Indigenous populations throughout the United States experience some of the greatest health inequalities. This project is the first US collaboration delivering health-impacting civil legal assistance to a target population of economically vulnerable indigenous individuals, specifically targeting remote and rural areas. PNH addresses indigenous peoples social determinants of health by using legal empowerment and education as a tool to improve the health and safety of tribal members, and establishing culturally appropriate locally based networks of civil legal attorneys embedded in the tribal health care delivery system.
Indigenous communities throughout Alaska, and the rest of the United States, are often in very remote locations where access to basic services are limited. These communities are off the road-system, where there are enormous barriers to accessing to the justice system.
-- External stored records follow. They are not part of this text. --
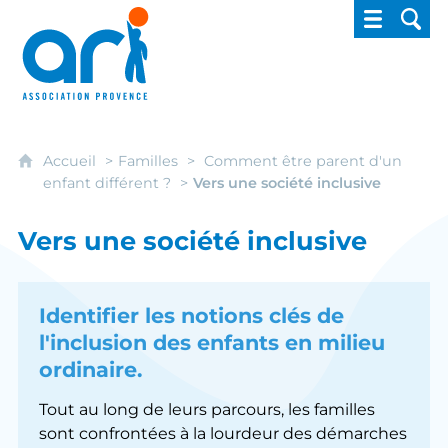
ARI - Association régionale pour l'intégrati
Accueil
Familles
Comment être parent d'un
enfant différent ?
Vers une société inclusive
Vers une société inclusive
Identifier les notions clés de
l'inclusion des enfants en milieu
ordinaire.
Tout au long de leurs parcours, les familles
sont confrontées à la lourdeur des démarches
It is estimated that 80% of low-income Americans do not seek help for their legal needs, and those who do seek assistance, 50% of them are turned away by legal aid providers due to lack of resources. PNH is breaking the current service delivery model to penetrate deeper into communities that are currently un- and under-served.
Partnering for Native Health (PNH) is a cross-sector collaboration using health care, legal aid, education and technology to address unmet civil legal needs of indigenous individuals in remote locations in Alaska and the United States. By embedding culturally-appropriate community-based legal aid extenders into the health system, PNH seeks to empower communities to resolve health-impacting legal needs.
In the first two years of operation, Alaska Legal Services Corp (ALSC) has experienced a 6:1 return on investment. Reaching an additional 1,447 indigenous people in 107 communities, additionally the program has generated $2.6 million in economic benefits for local communities and $635,542 savings in costs related to emergency shelters and domestic violence.
PNH will continue to collect data and assess the effectiveness of the project and look to expand to other marginalized communities.